Instruction: Please reproduce every line of the data below word for word, leaving out the pictures.
○ ○ ○ ○
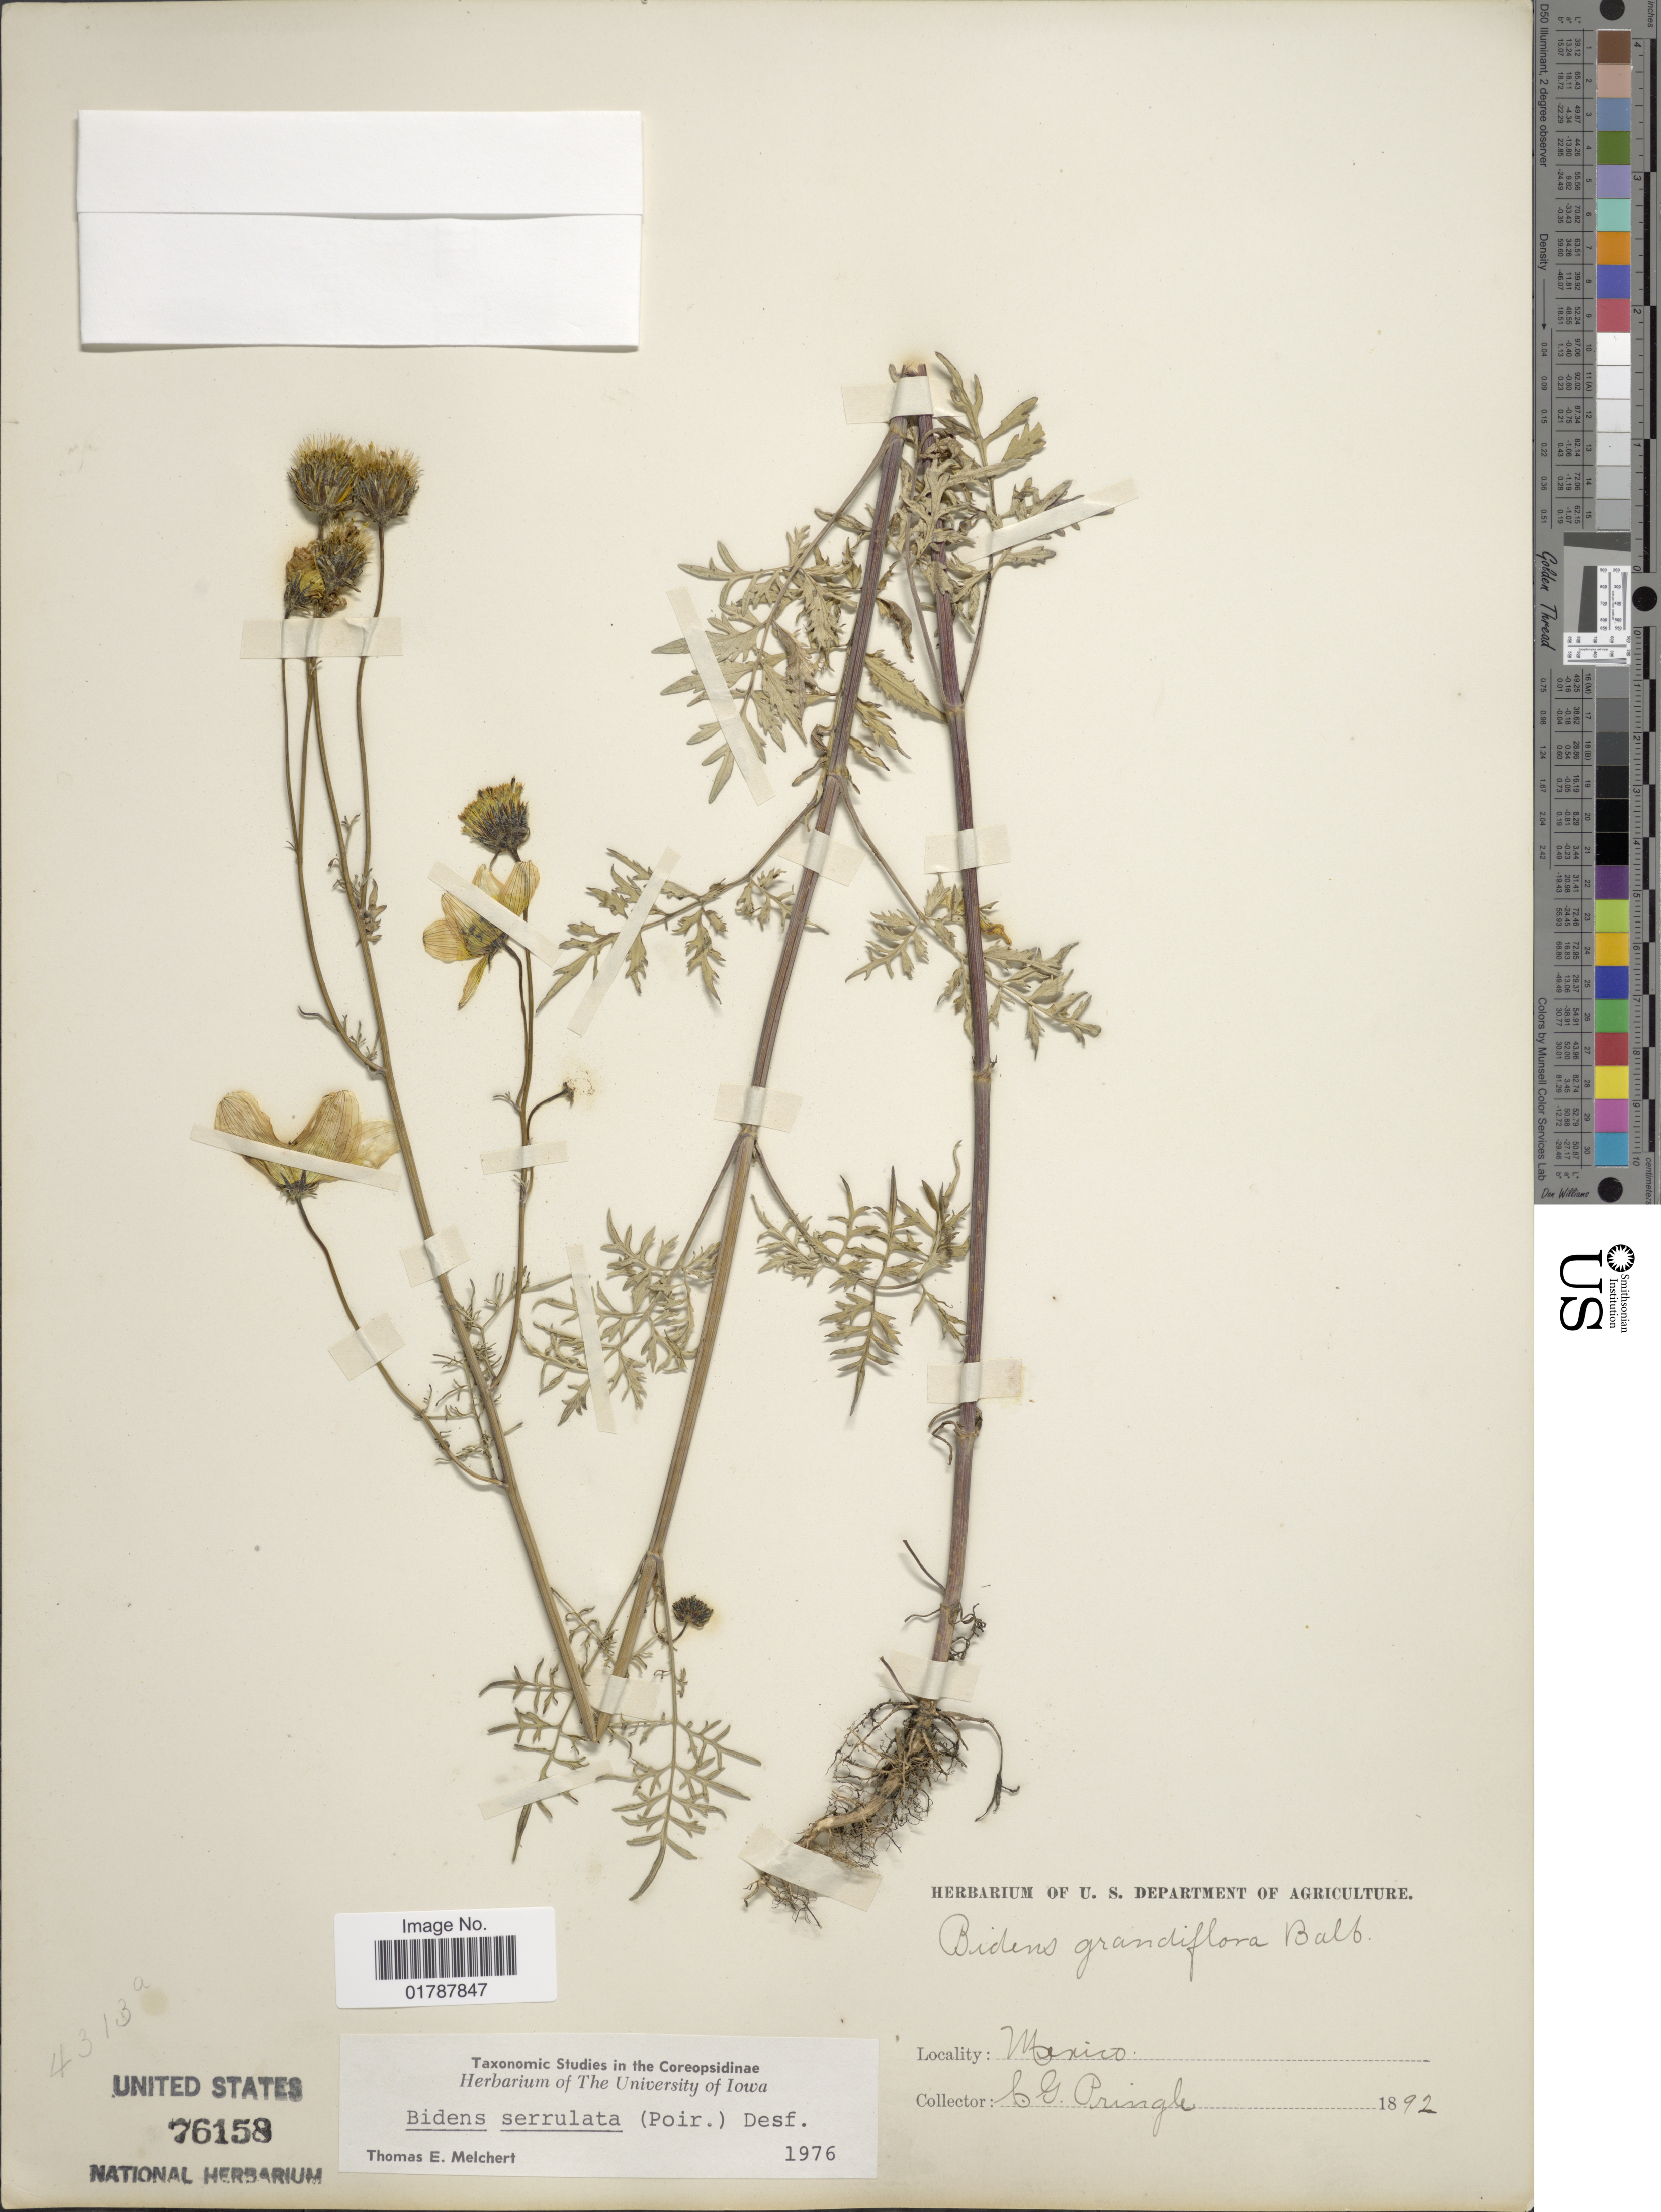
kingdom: Plantae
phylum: Tracheophyta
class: Magnoliopsida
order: Asterales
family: Asteraceae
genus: Bidens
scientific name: Bidens serrulata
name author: (Poir.) Desf.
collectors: C. G. Pringle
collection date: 1892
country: Mexico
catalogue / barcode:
○ ○ ○ ○
Response to this exercise:
kingdom: Plantae
phylum: Tracheophyta
class: Magnoliopsida
order: Asterales
family: Asteraceae
genus: Bidens
scientific name: Bidens serrulata
name author: (Poir.) Desf.
collectors: C. G. Pringle
collection date: 1892
country: Mexico
catalogue / barcode:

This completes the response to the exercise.